→ **Stated goal**
Swap "Transcribe" for "Copy" in every one of the records below and write them out again with nothing else changed.

→ **Record set**

-=-=-

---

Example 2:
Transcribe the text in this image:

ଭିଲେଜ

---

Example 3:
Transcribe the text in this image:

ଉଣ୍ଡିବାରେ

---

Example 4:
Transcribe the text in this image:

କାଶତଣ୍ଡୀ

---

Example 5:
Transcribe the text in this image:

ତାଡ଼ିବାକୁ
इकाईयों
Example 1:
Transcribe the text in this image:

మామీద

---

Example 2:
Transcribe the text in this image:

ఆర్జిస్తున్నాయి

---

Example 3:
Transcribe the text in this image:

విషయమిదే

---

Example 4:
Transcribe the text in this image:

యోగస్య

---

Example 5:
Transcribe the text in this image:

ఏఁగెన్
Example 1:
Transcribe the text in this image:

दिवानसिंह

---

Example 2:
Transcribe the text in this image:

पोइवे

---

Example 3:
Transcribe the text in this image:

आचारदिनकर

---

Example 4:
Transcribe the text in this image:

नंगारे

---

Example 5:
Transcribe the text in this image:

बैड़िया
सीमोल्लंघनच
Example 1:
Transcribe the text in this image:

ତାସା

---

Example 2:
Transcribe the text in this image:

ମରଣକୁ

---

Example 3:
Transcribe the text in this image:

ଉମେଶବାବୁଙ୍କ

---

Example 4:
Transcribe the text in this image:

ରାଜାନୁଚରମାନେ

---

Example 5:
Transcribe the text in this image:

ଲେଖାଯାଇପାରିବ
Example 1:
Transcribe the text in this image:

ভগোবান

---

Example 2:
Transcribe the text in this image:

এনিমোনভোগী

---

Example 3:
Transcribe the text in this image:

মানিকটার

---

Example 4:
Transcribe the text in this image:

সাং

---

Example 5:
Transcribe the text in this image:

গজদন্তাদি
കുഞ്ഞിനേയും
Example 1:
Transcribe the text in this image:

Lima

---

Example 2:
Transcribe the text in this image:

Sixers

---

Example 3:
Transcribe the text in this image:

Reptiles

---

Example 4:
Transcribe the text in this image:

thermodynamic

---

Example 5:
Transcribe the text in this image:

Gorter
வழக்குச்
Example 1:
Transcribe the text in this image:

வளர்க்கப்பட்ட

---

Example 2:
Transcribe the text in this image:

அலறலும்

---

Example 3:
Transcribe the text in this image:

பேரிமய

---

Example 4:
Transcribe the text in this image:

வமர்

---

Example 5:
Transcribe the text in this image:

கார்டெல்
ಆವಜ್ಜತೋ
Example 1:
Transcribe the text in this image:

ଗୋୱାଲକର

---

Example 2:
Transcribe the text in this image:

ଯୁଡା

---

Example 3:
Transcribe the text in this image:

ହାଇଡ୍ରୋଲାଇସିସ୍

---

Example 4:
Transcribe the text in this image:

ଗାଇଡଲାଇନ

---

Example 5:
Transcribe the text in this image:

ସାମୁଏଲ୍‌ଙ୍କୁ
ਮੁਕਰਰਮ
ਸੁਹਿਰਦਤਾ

-=-=-

→ **Complete output**
---

Example 2:
Copy the text in this image:

ଭିଲେଜ

---

Example 3:
Copy the text in this image:

ଉଣ୍ଡିବାରେ

---

Example 4:
Copy the text in this image:

କାଶତଣ୍ଡୀ

---

Example 5:
Copy the text in this image:

ତାଡ଼ିବାକୁ
इकाईयों
Example 1:
Copy the text in this image:

మామీద

---

Example 2:
Copy the text in this image:

ఆర్జిస్తున్నాయి

---

Example 3:
Copy the text in this image:

విషయమిదే

---

Example 4:
Copy the text in this image:

యోగస్య

---

Example 5:
Copy the text in this image:

ఏఁగెన్
Example 1:
Copy the text in this image:

दिवानसिंह

---

Example 2:
Copy the text in this image:

पोइवे

---

Example 3:
Copy the text in this image:

आचारदिनकर

---

Example 4:
Copy the text in this image:

नंगारे

---

Example 5:
Copy the text in this image:

बैड़िया
सीमोल्लंघनच
Example 1:
Copy the text in this image:

ତାସା

---

Example 2:
Copy the text in this image:

ମରଣକୁ

---

Example 3:
Copy the text in this image:

ଉମେଶବାବୁଙ୍କ

---

Example 4:
Copy the text in this image:

ରାଜାନୁଚରମାନେ

---

Example 5:
Copy the text in this image:

ଲେଖାଯାଇପାରିବ
Example 1:
Copy the text in this image:

ভগোবান

---

Example 2:
Copy the text in this image:

এনিমোনভোগী

---

Example 3:
Copy the text in this image:

মানিকটার

---

Example 4:
Copy the text in this image:

সাং

---

Example 5:
Copy the text in this image:

গজদন্তাদি
കുഞ്ഞിനേയും
Example 1:
Copy the text in this image:

Lima

---

Example 2:
Copy the text in this image:

Sixers

---

Example 3:
Copy the text in this image:

Reptiles

---

Example 4:
Copy the text in this image:

thermodynamic

---

Example 5:
Copy the text in this image:

Gorter
வழக்குச்
Example 1:
Copy the text in this image:

வளர்க்கப்பட்ட

---

Example 2:
Copy the text in this image:

அலறலும்

---

Example 3:
Copy the text in this image:

பேரிமய

---

Example 4:
Copy the text in this image:

வமர்

---

Example 5:
Copy the text in this image:

கார்டெல்
ಆವಜ್ಜತೋ
Example 1:
Copy the text in this image:

ଗୋୱାଲକର

---

Example 2:
Copy the text in this image:

ଯୁଡା

---

Example 3:
Copy the text in this image:

ହାଇଡ୍ରୋଲାଇସିସ୍

---

Example 4:
Copy the text in this image:

ଗାଇଡଲାଇନ

---

Example 5:
Copy the text in this image:

ସାମୁଏଲ୍‌ଙ୍କୁ
ਮੁਕਰਰਮ
ਸੁਹਿਰਦਤਾ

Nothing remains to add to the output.